I finished reading "Eat, Pray, Love" by Elizabeth Gilbert yesterday. I can't believe that I have only read one book so far in April, but I have been busy looking for work, connecting with my newly-found Scottish relatives, and - yes - blogging. But if I had to stop at only one book for the month, I'd be happy. I ordered it thinking it was going to be a pleasant travelogue. And it is. Gilbert is a superb writer. She could pen fascinating essays from Siberia, the Sahara or even the Antarctic. It is truly a "couldn't put it down" book. But "Eat, Pray, Love" is so much more.

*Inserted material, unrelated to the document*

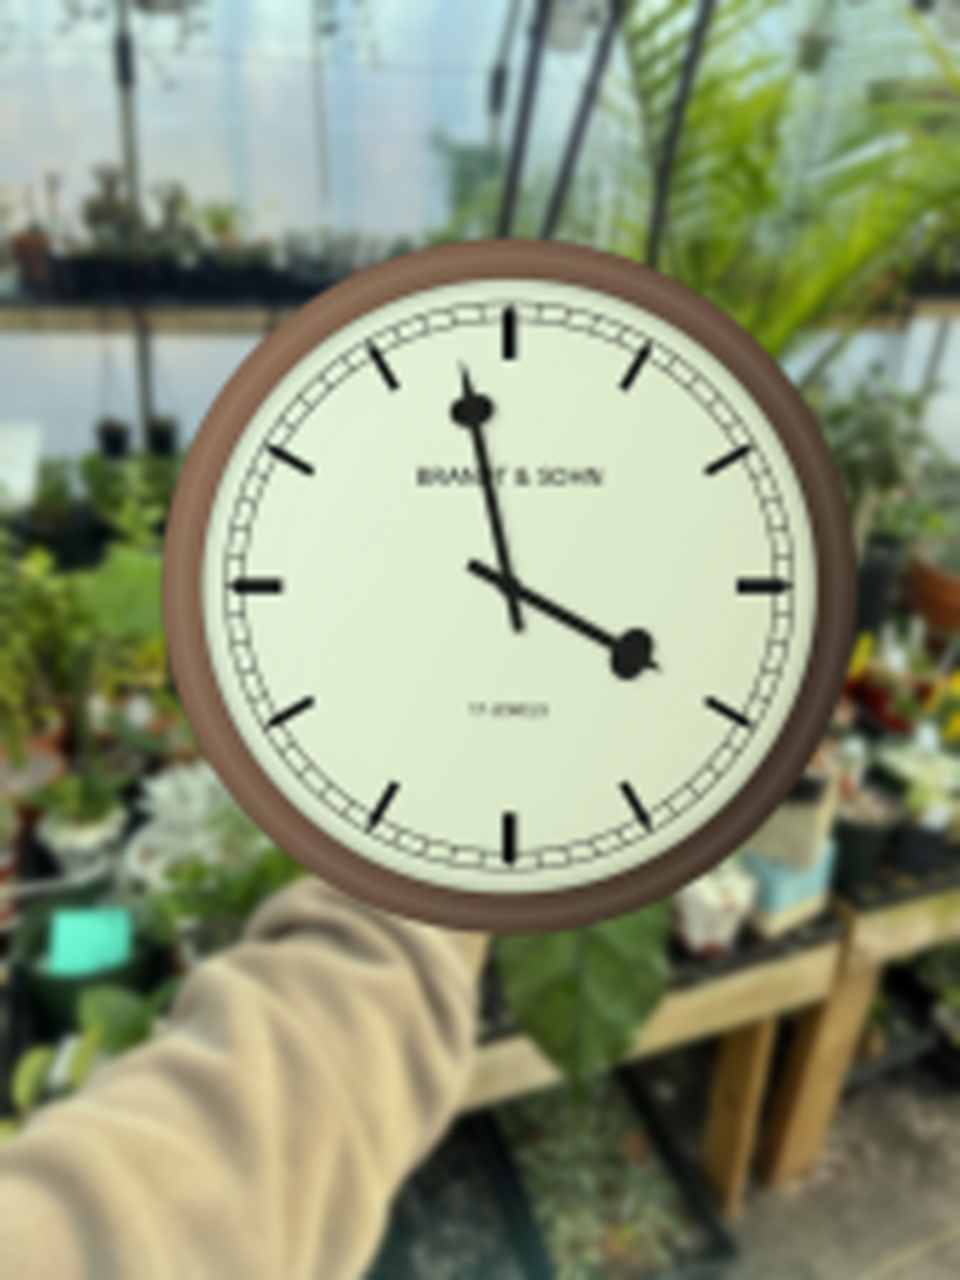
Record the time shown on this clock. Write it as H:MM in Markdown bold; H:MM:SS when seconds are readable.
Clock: **3:58**
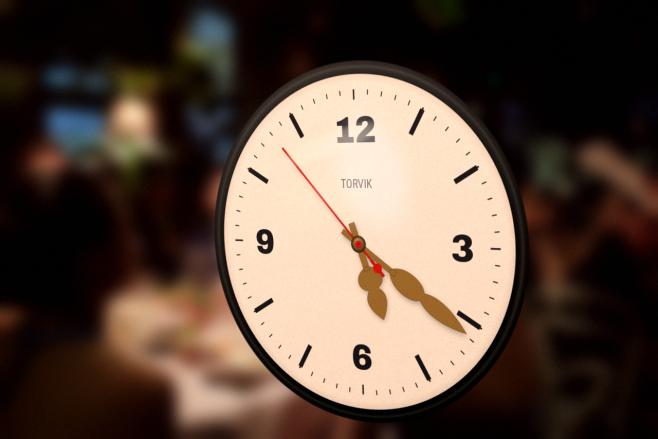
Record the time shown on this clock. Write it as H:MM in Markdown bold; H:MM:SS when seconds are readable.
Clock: **5:20:53**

After a devastating, long-drawn-out divorce, an on-the-rebound failed love affair and subsequent depression, Gilbert decides to take a year to travel to Italy, India and Indonesia (specifically Bali). She planned to explore pleasure (through food) in Italy, devotion (by living at an ashram in Indian) and a combination of worldly enjoyment and divine transcendence in Bali. As I read it, I found myself earmarking the book, something I don't even do while reading my book club books.
Little did I know that while Gilbert was exploring her spirituality, I was exploring mine. For me, it was literally a self-help book (and I never buy self-help books because they do nothing for me.) In her pages I found peace, serenity, contentment, release from pain, succor, call it what you will, for a difficult situation I'm enduring right now.

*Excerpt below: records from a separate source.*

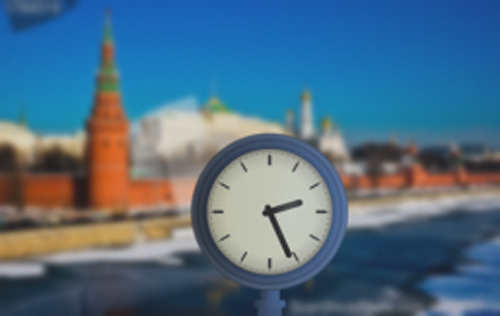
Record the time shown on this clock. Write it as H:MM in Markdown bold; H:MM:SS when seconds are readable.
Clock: **2:26**
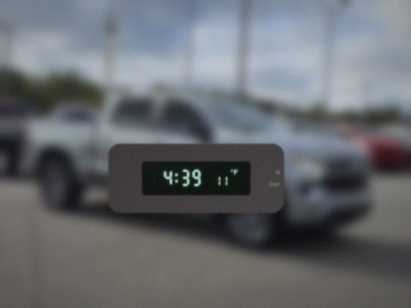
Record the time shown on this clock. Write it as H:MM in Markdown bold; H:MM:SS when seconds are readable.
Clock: **4:39**
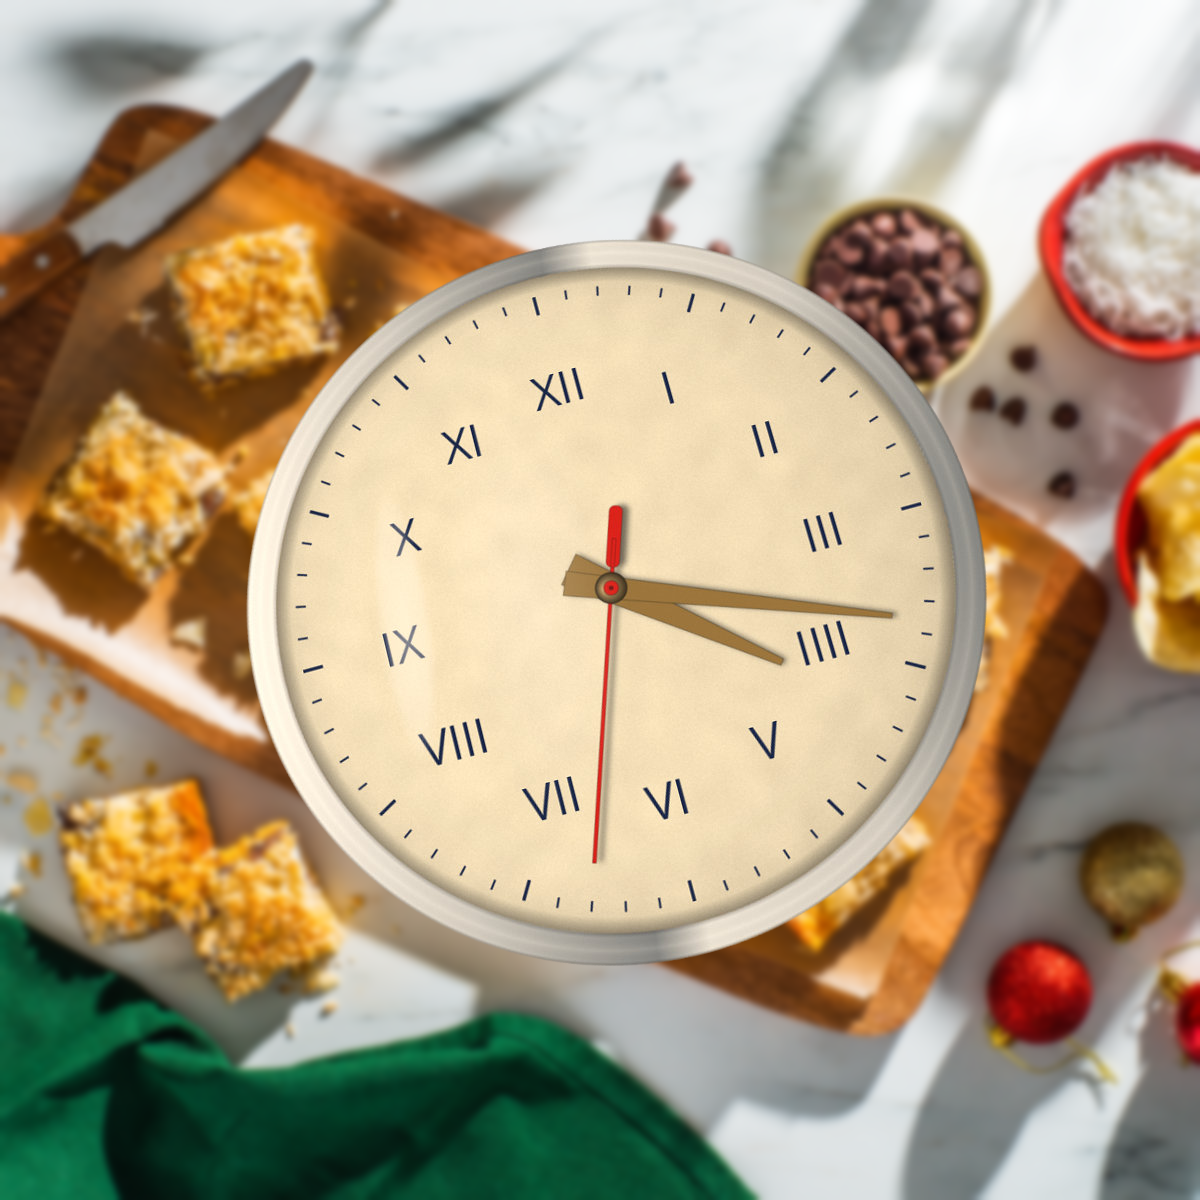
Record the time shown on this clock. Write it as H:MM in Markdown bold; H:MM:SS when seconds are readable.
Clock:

I'm going to print some passages from the book here, because they are ones that spoke to me. But I think everyone who reads it will find something to meditate upon. (I will leave the passage about soul friends for another post.) I HIGHLY recommend this book.
Page 120: "I honor the divinity that resides inside me." (Me: God is in me. God is love, therefore I must love myself. I AM good, I have worth, I am someone, I am not to be taken lightly. I may have overstepped the Yogi's concept a bit, but isn't the purpose of any text to take your thoughts to the next step?)
Page 178-179. "I will not harbor unhealthy thoughts anymore.....A harbor of course is a place of refuge, a port of entry. I pictured the harbor of my mind - a little beat-up, perhaps, a little storm-worn, but well situated and with a nice depth. The harbor of my mind is an open bay, the only access to the island of my Self (which is a young and volcanic island, yes, but fertile and promising). The island has been through some wars, it is true, but now committed to peace, under a new leader (me) who has instituted new policies to protect the place....You may not come here any more with your hard and abusive thoughts, with your plague ships of thoughts, with your slave ships of thoughts, with your warships of thoughts--all these will be turned away....This is a peaceful harbor, the entryway to a fine and proud island this is only now beginning to cultivate tranquillity...."
Page 251: "The [Balinese] child is taught from the earliest consciousness that she has these four brothers with her in the world wherever she goes, and that they will always look after her. the brothers inhabit the four virtues a person needs in order to be safe and happy in life: Intelligence, friendship, strength and (I love this one) poetry. The brothers can be called upon in any critical situation for rescue and assistance. When you die, your four spirit brothers will collect your soul and bring you to heaven."
Page 260: "...I also keep remembering a simple idea my friend Darcey once told me--that all the sorrow and trouble of this world is caused by unhappy people. Not only the big global Hitler-'n'-Stalin picture, but on the smallest personal level....The search for contentment is therefore, not merely a self-preserving and self-benefiting act, but also a generous gift to the world. Clearing out all your misery gets you out of the way. You cease being an obstacle, not only to yourself, but to anyone else. Only then are you free to serve and enjoy other people."